Michael Showalter está vivendo um grande momento. Antes lembrado “apenas” como o Coop da franquia de comédia mais improvável dos anos 2000, Wet Hot American Summer, Showalter se reposicionou cuidadosamente dentro da indústria nos últimos anos, principalmente com seus projetos na direção. Doris - Redescobrindo o Amor (2015) e Doentes de Amor (2017) o colocaram no mapa como o homem a se chamar quando você quer uma comédia romântica madura e eficiente sem deixar de ser comercial, mas a virada de 2021 para 2022 trouxe dois títulos que o revelaram como algo ainda mais improvável: um observador importante do modo de vida americano.

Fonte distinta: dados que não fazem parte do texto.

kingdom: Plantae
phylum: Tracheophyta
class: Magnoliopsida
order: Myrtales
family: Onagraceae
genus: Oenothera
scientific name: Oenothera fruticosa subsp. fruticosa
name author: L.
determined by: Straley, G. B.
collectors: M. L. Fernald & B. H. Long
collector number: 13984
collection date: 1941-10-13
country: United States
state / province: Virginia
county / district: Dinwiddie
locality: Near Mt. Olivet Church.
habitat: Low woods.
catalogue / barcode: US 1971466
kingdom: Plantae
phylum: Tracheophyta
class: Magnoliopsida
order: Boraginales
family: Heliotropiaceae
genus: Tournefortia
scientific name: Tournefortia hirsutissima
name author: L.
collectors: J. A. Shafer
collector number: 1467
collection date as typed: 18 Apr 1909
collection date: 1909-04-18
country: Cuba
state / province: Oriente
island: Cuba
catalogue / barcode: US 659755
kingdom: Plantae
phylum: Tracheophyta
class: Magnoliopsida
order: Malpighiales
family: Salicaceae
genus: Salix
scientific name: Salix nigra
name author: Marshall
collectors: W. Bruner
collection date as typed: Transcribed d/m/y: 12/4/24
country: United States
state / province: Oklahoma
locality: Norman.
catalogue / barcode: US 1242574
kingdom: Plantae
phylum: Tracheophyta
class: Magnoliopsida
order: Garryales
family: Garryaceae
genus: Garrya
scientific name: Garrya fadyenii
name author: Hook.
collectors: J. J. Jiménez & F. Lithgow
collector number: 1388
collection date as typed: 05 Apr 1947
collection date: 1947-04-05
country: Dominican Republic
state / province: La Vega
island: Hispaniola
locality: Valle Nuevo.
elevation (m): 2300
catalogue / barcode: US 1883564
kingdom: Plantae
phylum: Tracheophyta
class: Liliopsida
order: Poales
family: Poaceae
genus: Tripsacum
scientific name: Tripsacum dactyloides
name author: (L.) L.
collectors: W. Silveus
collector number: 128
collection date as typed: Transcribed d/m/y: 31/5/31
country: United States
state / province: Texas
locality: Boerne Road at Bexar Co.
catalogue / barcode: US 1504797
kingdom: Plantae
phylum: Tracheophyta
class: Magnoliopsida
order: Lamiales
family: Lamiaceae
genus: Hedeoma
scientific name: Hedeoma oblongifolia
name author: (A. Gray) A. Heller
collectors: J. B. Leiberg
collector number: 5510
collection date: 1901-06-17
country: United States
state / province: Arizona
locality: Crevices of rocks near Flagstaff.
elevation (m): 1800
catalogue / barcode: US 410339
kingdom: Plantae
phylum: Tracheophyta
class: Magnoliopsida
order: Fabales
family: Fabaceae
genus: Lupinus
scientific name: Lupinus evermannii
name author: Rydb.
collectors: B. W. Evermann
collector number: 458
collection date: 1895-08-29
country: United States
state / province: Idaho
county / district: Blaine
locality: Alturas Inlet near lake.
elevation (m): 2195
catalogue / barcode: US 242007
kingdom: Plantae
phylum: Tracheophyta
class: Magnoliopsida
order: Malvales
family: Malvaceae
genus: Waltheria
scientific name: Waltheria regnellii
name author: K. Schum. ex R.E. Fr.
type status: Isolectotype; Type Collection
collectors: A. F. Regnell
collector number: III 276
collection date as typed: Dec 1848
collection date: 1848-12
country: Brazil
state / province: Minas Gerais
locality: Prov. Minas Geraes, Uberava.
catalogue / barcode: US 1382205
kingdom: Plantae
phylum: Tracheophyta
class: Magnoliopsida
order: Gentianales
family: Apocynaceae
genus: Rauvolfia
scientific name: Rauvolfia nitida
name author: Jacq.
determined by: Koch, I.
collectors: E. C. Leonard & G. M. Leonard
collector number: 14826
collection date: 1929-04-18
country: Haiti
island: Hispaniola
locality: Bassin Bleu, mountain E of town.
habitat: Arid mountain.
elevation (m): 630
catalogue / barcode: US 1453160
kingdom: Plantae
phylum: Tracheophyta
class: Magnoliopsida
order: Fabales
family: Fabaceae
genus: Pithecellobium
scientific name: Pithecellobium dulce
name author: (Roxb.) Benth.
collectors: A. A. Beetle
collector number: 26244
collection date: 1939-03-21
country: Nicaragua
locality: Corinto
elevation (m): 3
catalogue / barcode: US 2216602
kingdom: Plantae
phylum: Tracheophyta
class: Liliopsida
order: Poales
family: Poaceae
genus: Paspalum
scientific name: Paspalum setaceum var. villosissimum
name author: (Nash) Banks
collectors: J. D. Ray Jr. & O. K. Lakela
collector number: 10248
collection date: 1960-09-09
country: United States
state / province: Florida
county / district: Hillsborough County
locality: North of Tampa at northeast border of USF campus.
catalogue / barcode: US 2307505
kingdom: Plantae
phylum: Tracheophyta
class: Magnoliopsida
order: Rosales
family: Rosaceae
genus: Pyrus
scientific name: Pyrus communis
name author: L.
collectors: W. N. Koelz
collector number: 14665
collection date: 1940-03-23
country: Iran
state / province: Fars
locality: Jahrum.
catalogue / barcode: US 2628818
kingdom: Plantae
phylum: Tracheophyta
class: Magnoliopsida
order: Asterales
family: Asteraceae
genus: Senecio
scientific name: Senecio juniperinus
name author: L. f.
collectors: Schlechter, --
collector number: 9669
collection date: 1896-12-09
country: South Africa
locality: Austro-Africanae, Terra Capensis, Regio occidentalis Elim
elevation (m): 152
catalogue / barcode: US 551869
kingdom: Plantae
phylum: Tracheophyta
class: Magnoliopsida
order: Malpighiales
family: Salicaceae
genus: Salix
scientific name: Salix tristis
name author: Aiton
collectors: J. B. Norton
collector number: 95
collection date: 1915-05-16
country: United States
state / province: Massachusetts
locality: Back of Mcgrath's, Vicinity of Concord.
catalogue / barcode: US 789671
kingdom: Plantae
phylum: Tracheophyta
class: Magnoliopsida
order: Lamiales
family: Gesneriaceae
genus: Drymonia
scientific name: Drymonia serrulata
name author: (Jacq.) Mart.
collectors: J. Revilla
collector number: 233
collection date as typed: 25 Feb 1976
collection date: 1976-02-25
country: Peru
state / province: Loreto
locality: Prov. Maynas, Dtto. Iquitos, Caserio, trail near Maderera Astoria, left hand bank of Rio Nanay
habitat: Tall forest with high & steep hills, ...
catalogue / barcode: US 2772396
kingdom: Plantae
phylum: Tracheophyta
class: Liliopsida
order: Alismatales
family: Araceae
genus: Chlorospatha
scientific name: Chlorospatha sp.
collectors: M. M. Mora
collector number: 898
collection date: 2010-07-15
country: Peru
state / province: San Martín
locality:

O mais recente desses títulos é a série The Dropout, atualmente em curso no Brasil pelo Star+, mas antes disso tivemos Os Olhos de Tammy Faye. Cinebiografia da televangelista Tammy Faye Bakker (Jessica Chastain, que levou o Oscar de melhor atriz pela performance), o longa a acompanha desde as revelações religiosas da infância até o ressurgimento de sua popularidade como cantora, nos anos 90, passando principalmente pelo casamento conturbado com Jim Bakker (Andrew Garfield). O casal fundou a emissora religiosa PTL, mas o império midiático desmoronou em 1987 diante de acusações de fraude financeira e abuso sexual contra Jim.
Assim como o documentário no qual se baseia, lançado em 2000, esta nova versão de Os Olhos de Tammy Faye enxerga a sua figura central com óbvio carinho. Há bons motivos para isso: como televangelista e personalidade midiática, Tammy se opôs aos seus colegas de ramo por defender uma liturgia de amor e aceitação que incluía, por exemplo, pessoas LGBTQIA+, movimentos feministas e dependentes químicos. No auge da crise da AIDS, ela recebeu um pastor gay e HIV-positivo em seu programa e declarou sua tristeza com a forma como outros cristãos se mostravam “incapazes de abraçar essas pessoas e mostrar que se importam com elas” - cena recriada de forma tocante no filme de Showalter.
Esse carinho e consideração pelo histórico de ativismo de Tammy transborda na nostalgia detalhista da reconstrução de época do filme. A designer de produção Laura Fox remonta os estúdios da PTL com olho afiado para o exagero artificial dos anos 70 e 80, mas também para a forma como a sensibilidade evangélica da era pintava esse exagero em cores pastéis; e o figurino de Mitchell Travers veste Chastain em plumas brancas e roupões de cetim, enquanto Garfield é colocado em ternos sempre um pouco grandes demais para ele.
Até nesses aspectos técnicos, no entanto, a dualidade retórica do filme fica clara. Por exemplo: é também o design de produção que é responsável por montar as mansões absurdas dos Bakker, que desnudam o seu evangelho da prosperidade como uma fachada muito mal disfarçada para a ambição de enriquecimento próprio. O roteiro de Abe Sylvia (Nurse Jackie, Disque Amiga Para Matar) é incisivo em como entende essa ambição desregulada e inconsequente como resultado de um sistema que a encoraja, e não da falha pessoal de seus protagonistas. É claro que Tammy e Jim queriam enriquecer - eles viveram em um mundo que dizia a eles, o tempo todo, que dinheiro é a única métrica de valor humano que importa.
Sem abandonar suas raízes na comédia, Showalter se mostra o observador perfeito para essa desumanidade sistêmica. Ao invés de recorrer à hiperestilização, ele dirige Os Olhos de Tammy Faye como a dramédia de costumes com algo a dizer que ela é, eventualmente fazendo desvios em direção a uma sátira mais franca (o take final do filme é um exemplo perfeito), mas frequentemente escondendo as risadas por baixo de momentos de honestidade emocional, e vice-versa. É difícil encontrar um artista nessa nossa era de absolutos que se mostre tão confortável com a ambivalência da obra que está conduzindo.
É também por entender essa tensão inerente ao filme que Chastain brilha tanto. Esqueça aquela ladainha sobre como ela “encontrou a mulher real por baixo da maquiagem bizarra”, porque Tammy, como ela mesma deixa claro em um diálogo do longa, era sua maquiagem bizarra. Abraçando a verdade essencial dessa caricatura, Chastain encontra uma forma potente de expressar o que era realmente fascinante e especial sobre Tammy: a maneira como ela era capaz de se transformar integralmente, irrestritamente, na imagem aspiracional que queria vender para o seu público.
Ela se fazia melhor do que era pela pura força de vontade, mesmo que fosse em parte para aliviar a culpa de uma filosofia de vida essencialmente egocêntrica. Os Olhos de Tammy Faye se recusa a simplificar essa mulher e seu legado pelo bem no maniqueísmo usual das cinebiografias hollywoodianas, e é muito melhor por isso.